Improper Arrangements (5 page)

“We’ll be traveling light, but I suspect you and I have different notions of what constitutes ‘light,’” he explained.

“I haven’t yet selected what I want to bring with me.”

“Then you can do so now.”

He seemed content enough to wait in my sitting room, making notes in a small book, unconcerned by my comings and goings. At last I was ready, and beckoned him into the bedchamber, where I had set everything out on my bed.

He was silent a moment, then he looked to me and smiled. “Well done. I wouldn’t have thought it possible.”

“I tried to be conservative in my estimate of what I shall need. Do you honestly think it will suffice?”

It was an extremely modest selection of garments and supplies. Three sets of undergarments and stockings, around which I had modestly folded my nightgown, a thick shawl, my hairbrush, a packet of hairpins, several handkerchiefs, a small linen towel, a toothbrush, a tin of tooth powder and a bar of soap. And of course there were my art supplies, removed from their wooden case so they might be tucked in among everything else: my watercolors, charcoal, pencils, brushes, a sheaf of paper and my traveling easel.

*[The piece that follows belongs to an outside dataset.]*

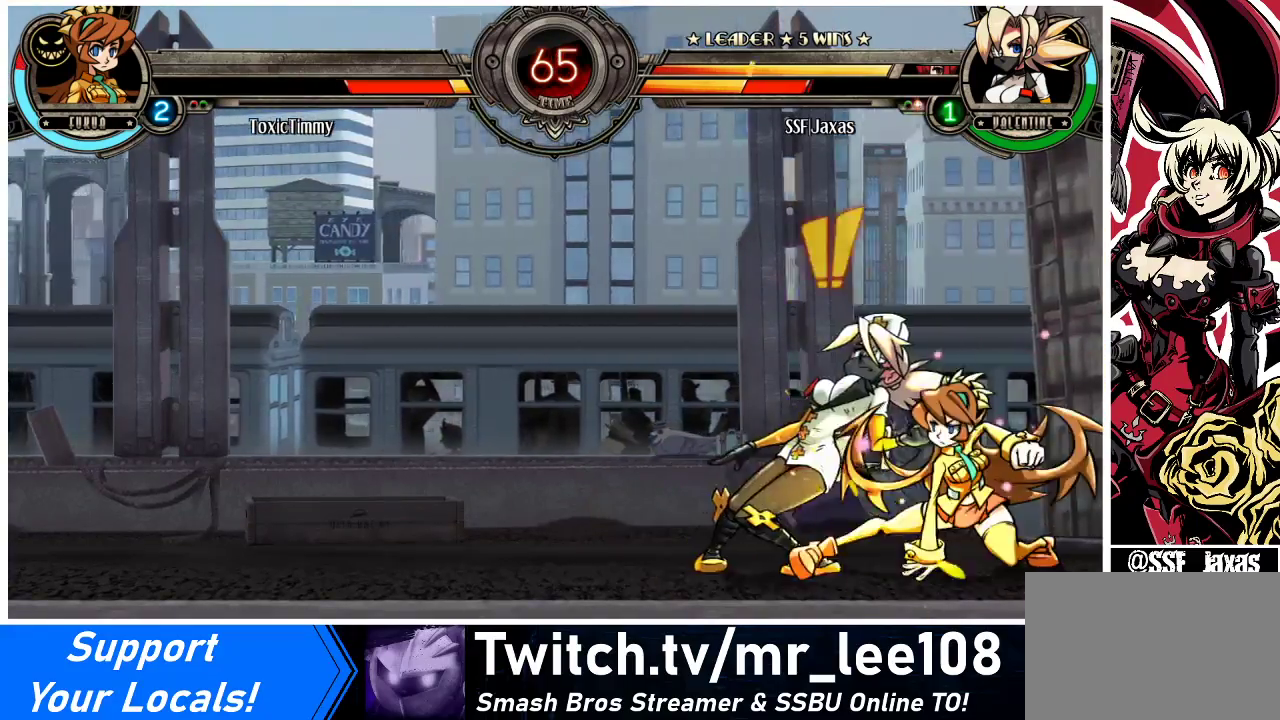
{"buttons": ["DPAD_DOWN", "DPAD_LEFT"], "events": [[33, "CROSS", "up"], [33, "SQUARE", "up"], [200, "DPAD_DOWN", "down"]]}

“It will do,” he said as he returned to the sitting room. He retrieved his hat, tucked away his notebook and pencil and went to the door. “I’ll take my leave of you now. I have a small rucksack that you can use. I’ll have it sent over. And Guérin has promised to deliver your gowns before nightfall. Can you be ready for eight o’clock tomorrow morning?”

“I can.”

“Until tomorrow, then.”

* * *

The remainder of my last day in Argentière passed quickly. I wrote letters home to my parents and siblings, carefully worded so as to cause no concern. They would, naturally, be thrilled to hear that E. P. Keating was acting as my guide. And doubtless they would be horrified, in equal measure, if they knew we were traveling without benefit of a chaperone, servants and porters. Pistols at dawn might well be a thing of the past, but I didn’t care to learn how my father or brothers would react if they ever learned of my and Elijah’s disregard for propriety.

I had a bath—there was a lovely bathroom just down the corridor, equipped with a huge copper tub and piped-in hot water—and washed my hair, then ate a light supper at the desk in my sitting room, since I’d packed away all my fine things in my trunk.

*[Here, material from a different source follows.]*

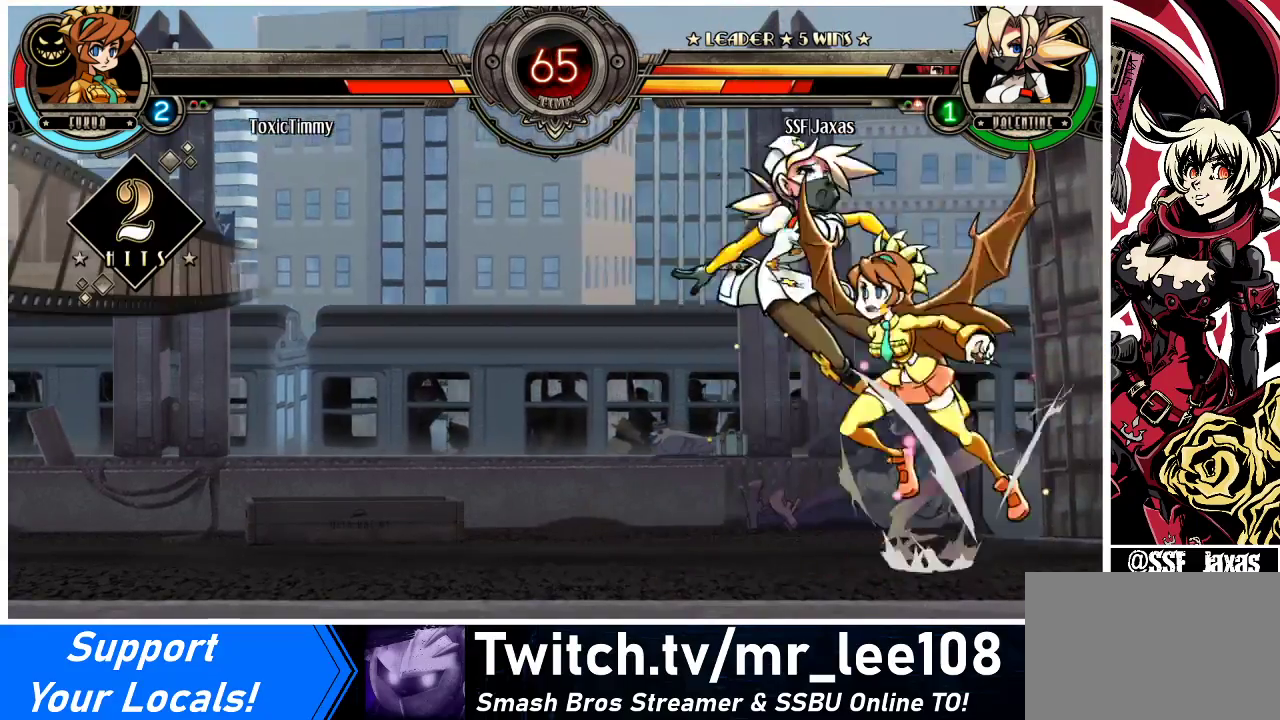
{"buttons": ["DPAD_LEFT"], "events": [[167, "DPAD_DOWN", "up"]]}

As promised, my two gowns were delivered to my door not long after supper. Poor Monsieur Guérin must have spent the entire day laboring on them, and to such ill effect. They looked positively ridiculous, the hems stopping a good six inches shy of the floor, their skirts pitifully deflated. Yet I had to admit they were very comfortable. I particularly liked the way the tailor had re-set their sleeves, enlarging the armholes so I might move with greater ease. I could even raise my arms straight above my head, something that was impossible with the low-set shoulder seams in an ordinary gown.

Tucked in with my shortened petticoat was a pair of pantalettes. Made of dark grey wool instead of the cotton or linen I would have expected, they resembled my drawers, only longer, and were prettily finished at the hem with loops of blanket stitch.

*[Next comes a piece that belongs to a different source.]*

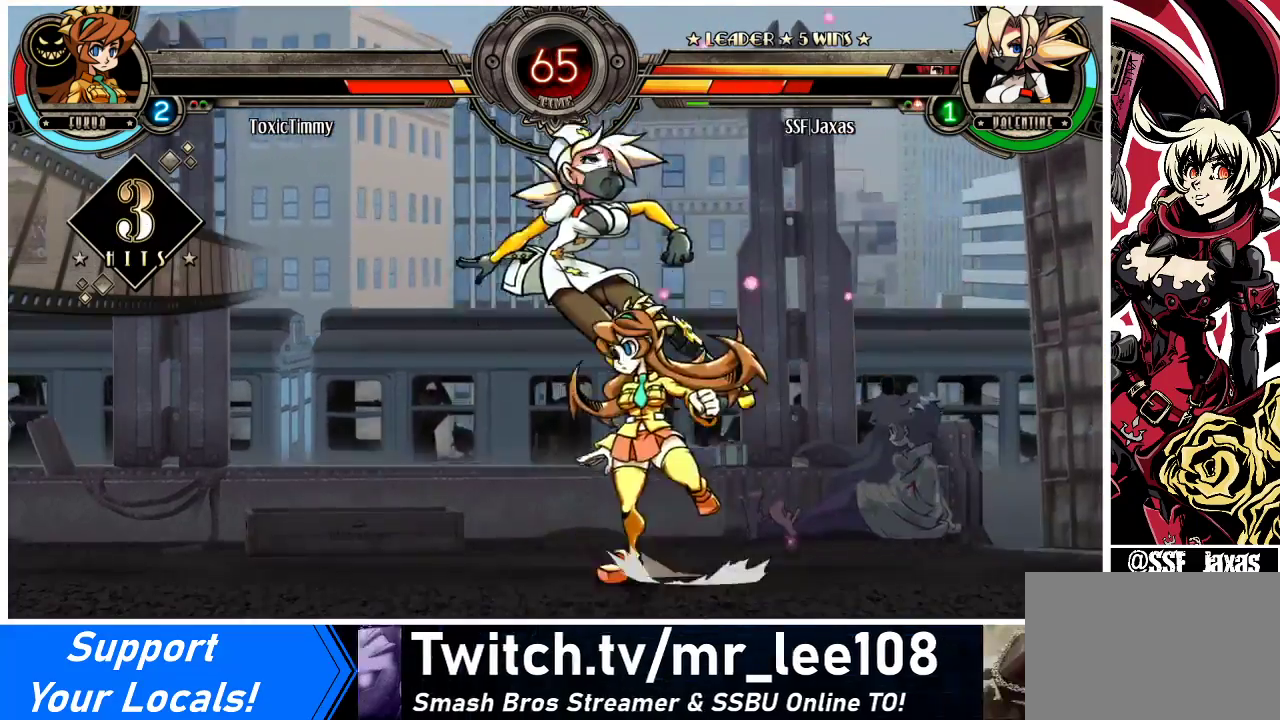
{"buttons": ["DPAD_LEFT"], "events": [[100, "DPAD_LEFT", "up"], [167, "DPAD_LEFT", "down"], [267, "DPAD_DOWN", "down"], [267, "DPAD_LEFT", "up"], [333, "CIRCLE", "down"], [333, "CROSS", "down"], [333, "DPAD_LEFT", "down"], [367, "DPAD_DOWN", "up"], [400, "CIRCLE", "up"], [400, "CROSS", "up"]]}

Another knock at my door heralded the arrival of the promised rucksack. Though not as large as some I had seen being worn by fellow travelers, it comfortably held all my things with the exception of my little easel. Perhaps there would be some way to fasten it to the outside so I would not have to carry it in my hands.

As I packed, I wondered yet again why Elijah had consented to guide me. I couldn’t believe he was doing so out of sympathy for my predicament. Most likely he had reasons of his own, as yet unrevealed. He might simply be struggling with his book and in need of a short holiday to refresh his imagination. Or he might be curious as to what would inspire a woman to travel so far and risk so much.

What
had
inspired me? Was it as simple as watercolors of rare and fragile flowers? Or was it the desire to spend a week in the company of the most fascinating, complex and unknowable man I had ever met?

I very much feared it was the latter.

Chapter Six

He came for me at eight o’clock on the dot; I’d already been ready for an hour.

Rather than greet me properly, he indicated with a twirl of his finger that I should turn in a circle. “Good. Much better than the getup you had on yesterday.”

His own clothing would not have been out of place in the breakfast room of my father’s country house: a linen shirt, woolen waistcoat, Norfolk jacket, moleskin trousers and sturdy boots. Simple attire for a complicated man.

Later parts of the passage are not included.